Wright began in show business as a child actor in New York City before moving to Broadway. The idea of a career in music seemed insane so he studied to be a doctor with a specialty in psychology. But while studying in Berlin, the music bug bit again and he eventually found himself in the English band Spooky Tooth. After three albums, he left to do some solo work (there were two albums) and studio sessions for people like George Harrison. Spooky Tooth reformed for a couple of years in 1972 before Wright left to go solo for good.
This brings us to The Dream Weaver in 1975. It had almost no impact when it first came out. The first single–I don’t even remember which one it was–did nothing.

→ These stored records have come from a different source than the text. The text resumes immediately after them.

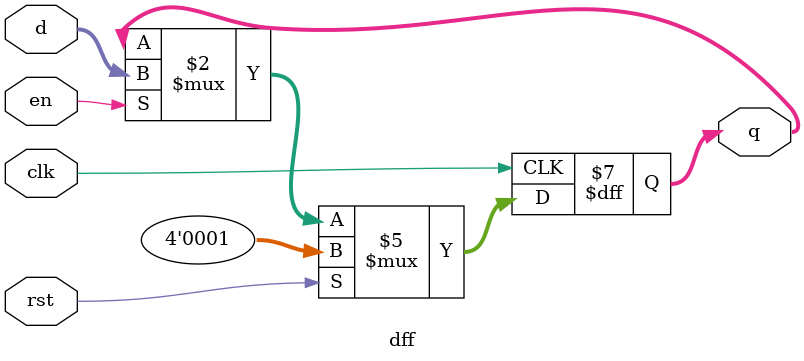
<source format=v>
`timescale 1ns / 1ps  // Ö¸¶¨·ÂÕæµÄÊ±¼äµ¥Î»Îª1ÄÉÃë£¬Ê±¼ä¾«¶ÈÎª1Æ¤Ãë¡£

module dff(
    output reg [3:0] q,  // Êä³ö¶Ë¿Úq£¬4Î»¼Ä´æÆ÷£¬´æ´¢´¥·¢Æ÷µÄµ±Ç°×´Ì¬
    input [3:0] d,       // ÊäÈë¶Ë¿Úd£¬4Î»£¬ÓÃÓÚÉèÖÃ´¥·¢Æ÷µÄÄ¿±ê×´Ì¬
    input clk,           // ÊäÈëÊ±ÖÓÐÅºÅclk£¬ÓÃÓÚÍ¬²½×´Ì¬¸üÐÂ
    input rst,           // ÊäÈë¸´Î»ÐÅºÅrst£¬ÓÃÓÚÖØÖÃ´¥·¢Æ÷×´Ì¬µ½³õÊ¼Öµ
    input en             // ÊäÈëÊ¹ÄÜÐÅºÅen£¬¿ØÖÆÊÇ·ñ¸üÐÂ´¥·¢Æ÷µÄ×´Ì¬
);

// ÃèÊö´¥·¢Æ÷µÄÐÐÎª£¬always¿éÔÚÊ±ÖÓÐÅºÅclkµÄÉÏÉýÑØ´¥·¢
always @(posedge clk) begin
    if (rst) 
        q <= 4'b0001;       // Èç¹û¸´Î»ÐÅºÅ¼¤»î£¬Ôò½«Êä³öqÖØÖÃÎª0001
    else if (en) 
        q <= d;             // Èç¹ûÊ¹ÄÜÐÅºÅ¼¤»î£¬½«ÊäÈëdµÄÖµ¸³¸øÊä³öq
end

endmodule

</source>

But when the title track (the “The” was left out) was released in November, the album began a slow climb, eventually selling in the millions in North America.
There was a second big hit from the album, too.
Those who songs were unusual in that they were hits on AM Top 40 radio and FM rock stations. The constant airplay of those songs from the last 45 years provided a lovely revenue stream. Two great songs was all he needed.
There were nine more albums after The Dream Weaver, but unless you’re a superfan, you can’t name any of them. But it didn’t matter. “Dream Weaver” and “My Love is Alive” is all he really needed to sustain his career. Money came in from other places, too, like writing soundtracks. And when Mike Myers wanted “Dream Weaver” for Wayne’s World in 1982, Wright gave him this re-recording.
Wright’s Parkinson’s got a lot worse in the last year, rendering him unable to speak or move about. He died Monday (September) at his home in Palos Verdes, California. He was 80.